Eu adoro quando há este tipo de conexão de música com as outras mais mundanas artes. Foi assim que decidi por esta postagem, assistindo a um pedaço deste espetacular filme. Nosso estúdio de audição aqui no PQP Bach corp. estava interditado para dedetização e precisei passar umas boas horas no lounge de nossa corporação, que tem uma TV com exibição contínua de filmes clássicos.

É claro, ‘Um Sonho de Liberdade’ contem vários elementos que o tornam de certa forma atemporal, característica necessária para um clássico e você terá que descobrir tudo por si mesmo. Mas o personagem principal, Andy Dufresne, é um prisioneiro que não se submete ao sistema, não se ‘institucionaliza’. Em um de seus atos de rebeldia usa o sistema de comunicação da penitenciária para fazer soar em cada centímetro cúbico das instalações o dueto ‘Canzonetta sull’aria’, que dura perto de três minutos. Você poderá ver a cena aqui, se quiser. O custo da traquinagem não é pequeno, duas semanas na solitária. Andy explica aos camaradas depois do castigo – ‘O senhor Mozart me fez companhia’. É claro, não havia toca-discos na solitária. Segundo ele, a música estava em sua cabeça e em seu coração. E ele ainda acrescenta: ‘Esta é a beleza da música. Eles não podem tirá-la de você’.
Pois assim que pude voltar ao nosso estúdio de audição, comecei a ouvir minhas gravações de ‘As Bodas de Figaro’. Como a inspiração da postagem veio de filme clássico, vamos também de gravação clássica – elenco estelar, Orchestra Philharmonia regida por Carlo Maria Giulini, e tudo sob o olhar atento do lendário produtor Walter Legge, marido da prima-dona Elisabeth Schwarzkopf.

A ópera é a primeira da milagrosa colaboração de Mozart com o libretista Lorenzo Da Ponte. As outras são Don Giovanni (1787) e Così fan tutte (1790). O libreto de Da Ponte é um primor baseado na comédia de Pierre Beaumarchais, estreada em 1784. Esta peça é uma sequência de um sucesso anterior, ‘O Barbeiro de Sevilha’, que seria colocada em ópera posteriormente pelo grande Rossini.
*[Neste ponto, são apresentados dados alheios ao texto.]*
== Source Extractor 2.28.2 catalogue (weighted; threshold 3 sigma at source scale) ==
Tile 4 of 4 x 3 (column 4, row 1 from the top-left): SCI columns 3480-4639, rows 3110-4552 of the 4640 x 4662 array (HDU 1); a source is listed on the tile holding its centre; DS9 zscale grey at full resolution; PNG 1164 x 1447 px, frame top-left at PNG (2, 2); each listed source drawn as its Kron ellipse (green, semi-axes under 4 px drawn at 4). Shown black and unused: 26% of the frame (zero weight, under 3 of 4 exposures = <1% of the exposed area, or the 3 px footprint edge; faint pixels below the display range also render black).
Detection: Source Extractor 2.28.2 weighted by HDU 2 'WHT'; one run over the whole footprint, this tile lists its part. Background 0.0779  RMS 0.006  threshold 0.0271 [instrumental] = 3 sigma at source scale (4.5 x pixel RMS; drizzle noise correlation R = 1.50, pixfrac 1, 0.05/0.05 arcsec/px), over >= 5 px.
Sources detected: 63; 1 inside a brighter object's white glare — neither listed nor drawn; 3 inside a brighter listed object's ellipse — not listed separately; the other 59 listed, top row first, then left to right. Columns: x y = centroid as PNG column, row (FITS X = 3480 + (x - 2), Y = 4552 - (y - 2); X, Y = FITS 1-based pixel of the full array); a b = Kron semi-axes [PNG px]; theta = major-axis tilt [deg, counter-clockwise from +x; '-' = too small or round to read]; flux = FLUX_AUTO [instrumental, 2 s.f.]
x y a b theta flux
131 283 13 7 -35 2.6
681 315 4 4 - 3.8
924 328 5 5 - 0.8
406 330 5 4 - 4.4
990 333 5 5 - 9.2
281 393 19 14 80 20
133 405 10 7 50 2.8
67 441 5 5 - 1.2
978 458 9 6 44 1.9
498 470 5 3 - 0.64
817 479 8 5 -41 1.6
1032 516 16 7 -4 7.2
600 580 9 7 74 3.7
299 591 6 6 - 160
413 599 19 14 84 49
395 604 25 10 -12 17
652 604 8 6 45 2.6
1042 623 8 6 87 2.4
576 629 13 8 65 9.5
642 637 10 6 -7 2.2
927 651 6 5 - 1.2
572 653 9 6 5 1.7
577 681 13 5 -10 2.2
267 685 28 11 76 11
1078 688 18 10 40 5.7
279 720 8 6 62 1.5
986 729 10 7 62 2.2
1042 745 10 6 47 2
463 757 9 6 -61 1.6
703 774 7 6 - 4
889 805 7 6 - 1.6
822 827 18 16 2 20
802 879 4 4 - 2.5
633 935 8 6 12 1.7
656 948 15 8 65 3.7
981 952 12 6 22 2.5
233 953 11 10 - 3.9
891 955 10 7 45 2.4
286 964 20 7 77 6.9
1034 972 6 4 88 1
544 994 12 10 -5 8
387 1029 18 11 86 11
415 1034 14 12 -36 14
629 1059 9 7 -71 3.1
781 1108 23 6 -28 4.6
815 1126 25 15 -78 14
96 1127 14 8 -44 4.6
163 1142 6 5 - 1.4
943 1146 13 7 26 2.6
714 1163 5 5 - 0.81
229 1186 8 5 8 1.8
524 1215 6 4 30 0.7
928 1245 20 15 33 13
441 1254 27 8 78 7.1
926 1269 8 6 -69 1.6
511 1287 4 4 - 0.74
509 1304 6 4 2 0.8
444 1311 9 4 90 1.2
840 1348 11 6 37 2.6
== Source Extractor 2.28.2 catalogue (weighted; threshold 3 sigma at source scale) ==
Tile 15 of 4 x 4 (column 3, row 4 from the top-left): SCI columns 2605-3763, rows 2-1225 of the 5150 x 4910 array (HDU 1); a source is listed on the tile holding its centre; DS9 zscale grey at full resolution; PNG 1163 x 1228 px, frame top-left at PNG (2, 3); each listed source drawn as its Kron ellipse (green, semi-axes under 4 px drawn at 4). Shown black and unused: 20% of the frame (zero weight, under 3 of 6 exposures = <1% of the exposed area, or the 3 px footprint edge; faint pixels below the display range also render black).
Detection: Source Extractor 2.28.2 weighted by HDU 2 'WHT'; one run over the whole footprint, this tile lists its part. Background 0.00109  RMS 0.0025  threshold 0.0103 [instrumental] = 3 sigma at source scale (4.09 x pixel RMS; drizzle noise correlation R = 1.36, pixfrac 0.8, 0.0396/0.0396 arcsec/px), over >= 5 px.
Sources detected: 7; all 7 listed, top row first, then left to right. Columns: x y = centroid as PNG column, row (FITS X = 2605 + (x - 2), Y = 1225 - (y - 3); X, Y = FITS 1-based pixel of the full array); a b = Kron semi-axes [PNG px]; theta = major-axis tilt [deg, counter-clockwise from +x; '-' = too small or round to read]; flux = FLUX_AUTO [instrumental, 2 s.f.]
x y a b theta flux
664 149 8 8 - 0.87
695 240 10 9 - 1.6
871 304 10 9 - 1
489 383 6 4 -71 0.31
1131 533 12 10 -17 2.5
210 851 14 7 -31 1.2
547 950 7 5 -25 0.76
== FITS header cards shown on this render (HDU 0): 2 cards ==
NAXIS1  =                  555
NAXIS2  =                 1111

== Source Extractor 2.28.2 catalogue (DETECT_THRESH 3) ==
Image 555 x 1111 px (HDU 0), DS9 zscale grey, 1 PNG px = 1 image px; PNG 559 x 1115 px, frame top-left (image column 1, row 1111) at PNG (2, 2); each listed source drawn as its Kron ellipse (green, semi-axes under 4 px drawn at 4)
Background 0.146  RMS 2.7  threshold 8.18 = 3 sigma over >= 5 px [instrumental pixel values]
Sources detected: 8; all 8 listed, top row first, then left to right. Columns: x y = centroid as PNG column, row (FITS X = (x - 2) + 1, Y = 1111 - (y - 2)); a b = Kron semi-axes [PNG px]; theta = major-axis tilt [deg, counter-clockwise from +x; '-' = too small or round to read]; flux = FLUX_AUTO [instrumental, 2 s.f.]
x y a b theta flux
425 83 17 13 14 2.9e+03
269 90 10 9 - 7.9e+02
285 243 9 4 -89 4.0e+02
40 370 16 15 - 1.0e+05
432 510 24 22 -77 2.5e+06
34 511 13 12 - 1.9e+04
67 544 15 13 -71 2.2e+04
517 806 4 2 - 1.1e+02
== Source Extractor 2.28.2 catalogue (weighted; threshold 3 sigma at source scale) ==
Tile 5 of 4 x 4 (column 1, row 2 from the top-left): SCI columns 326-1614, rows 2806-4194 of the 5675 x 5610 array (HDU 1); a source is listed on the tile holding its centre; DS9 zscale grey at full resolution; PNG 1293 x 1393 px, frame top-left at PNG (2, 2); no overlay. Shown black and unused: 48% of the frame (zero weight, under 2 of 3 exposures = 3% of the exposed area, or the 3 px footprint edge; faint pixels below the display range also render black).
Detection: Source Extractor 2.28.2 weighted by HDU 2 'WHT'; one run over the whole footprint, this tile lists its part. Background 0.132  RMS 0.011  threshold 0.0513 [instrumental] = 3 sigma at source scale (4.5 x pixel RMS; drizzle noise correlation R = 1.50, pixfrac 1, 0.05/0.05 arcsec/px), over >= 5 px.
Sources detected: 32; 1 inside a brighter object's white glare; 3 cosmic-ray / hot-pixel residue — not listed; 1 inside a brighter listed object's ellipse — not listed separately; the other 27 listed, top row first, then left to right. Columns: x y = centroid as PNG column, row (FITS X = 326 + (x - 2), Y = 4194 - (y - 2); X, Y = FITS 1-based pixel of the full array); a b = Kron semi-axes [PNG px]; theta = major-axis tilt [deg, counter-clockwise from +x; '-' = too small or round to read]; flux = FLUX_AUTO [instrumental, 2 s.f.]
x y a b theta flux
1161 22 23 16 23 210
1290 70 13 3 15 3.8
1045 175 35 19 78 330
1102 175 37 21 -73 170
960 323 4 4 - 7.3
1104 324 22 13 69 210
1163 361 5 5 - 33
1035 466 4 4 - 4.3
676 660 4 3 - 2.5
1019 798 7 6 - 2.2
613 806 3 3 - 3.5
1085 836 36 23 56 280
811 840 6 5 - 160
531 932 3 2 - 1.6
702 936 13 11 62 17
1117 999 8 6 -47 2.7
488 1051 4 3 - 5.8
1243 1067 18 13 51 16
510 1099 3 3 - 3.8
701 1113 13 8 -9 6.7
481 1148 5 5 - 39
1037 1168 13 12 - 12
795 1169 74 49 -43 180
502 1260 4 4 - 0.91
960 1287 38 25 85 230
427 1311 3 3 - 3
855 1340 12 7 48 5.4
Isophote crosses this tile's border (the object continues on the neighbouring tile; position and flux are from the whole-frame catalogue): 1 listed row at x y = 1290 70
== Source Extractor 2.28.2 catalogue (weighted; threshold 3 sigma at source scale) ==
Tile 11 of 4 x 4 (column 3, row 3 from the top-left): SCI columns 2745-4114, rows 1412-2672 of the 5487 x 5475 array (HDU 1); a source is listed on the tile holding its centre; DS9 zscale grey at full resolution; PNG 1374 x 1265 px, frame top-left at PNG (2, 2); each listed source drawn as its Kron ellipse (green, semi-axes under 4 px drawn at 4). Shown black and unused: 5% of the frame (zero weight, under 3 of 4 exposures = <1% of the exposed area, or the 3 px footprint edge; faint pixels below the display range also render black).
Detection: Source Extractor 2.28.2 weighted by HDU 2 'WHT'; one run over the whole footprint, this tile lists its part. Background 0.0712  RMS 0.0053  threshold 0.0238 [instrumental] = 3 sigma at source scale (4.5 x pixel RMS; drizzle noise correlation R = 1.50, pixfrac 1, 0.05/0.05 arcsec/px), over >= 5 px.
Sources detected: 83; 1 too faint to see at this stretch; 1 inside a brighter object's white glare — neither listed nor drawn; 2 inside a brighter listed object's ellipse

O enredo coloca dois casais no centro da peça, os nobres D’Almaviva e os simples mortais noivos Susanna e Figaro. É claro, o conde está de olho na noivinha e todos se reúnem em uma trama para desmascará-lo. Seria inimaginável pensar que a nobreza fosse colocada em tal mundana exposição poucos anos antes e isto faz da peça de Beaumarchais e da ópera de Mozart obras verdadeiramente inovadoras. Imagino o prazer que sentiu Wolfgang, que tanto insurgiu contra os mandos do Arcebispo Colloredo, ao escrever tão linda música.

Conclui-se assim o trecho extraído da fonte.